RECORDS FOR THE EXERCISE:
________

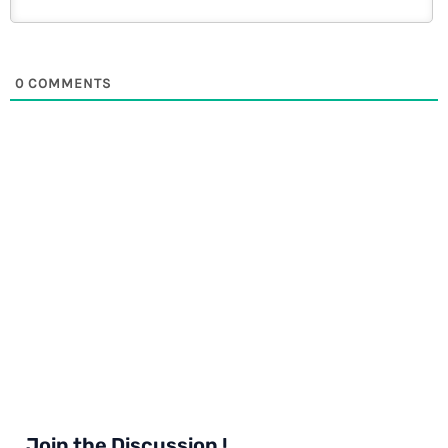
0
COMMENTS
Join the Discussion !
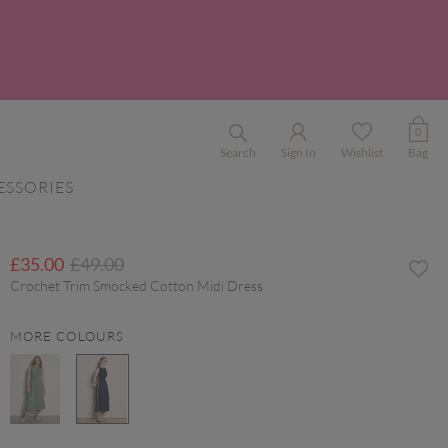
0
Search
Sign In
Wishlist
Bag
ESSORIES
Price reduced from
to
£35.00
£49.00
Crochet Trim Smocked Cotton Midi Dress
MORE COLOURS
selected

________

Copy exactly, and copy nothing else: the lines from the one containing "Join the Discussion !" through the end of the data, both ends included, with pictures left out.

SOLUTION TO THIS PROBLEM:
Join the Discussion !
0
Search
Sign In
Wishlist
Bag
ESSORIES
Price reduced from
to
£35.00
£49.00
Crochet Trim Smocked Cotton Midi Dress
MORE COLOURS
selected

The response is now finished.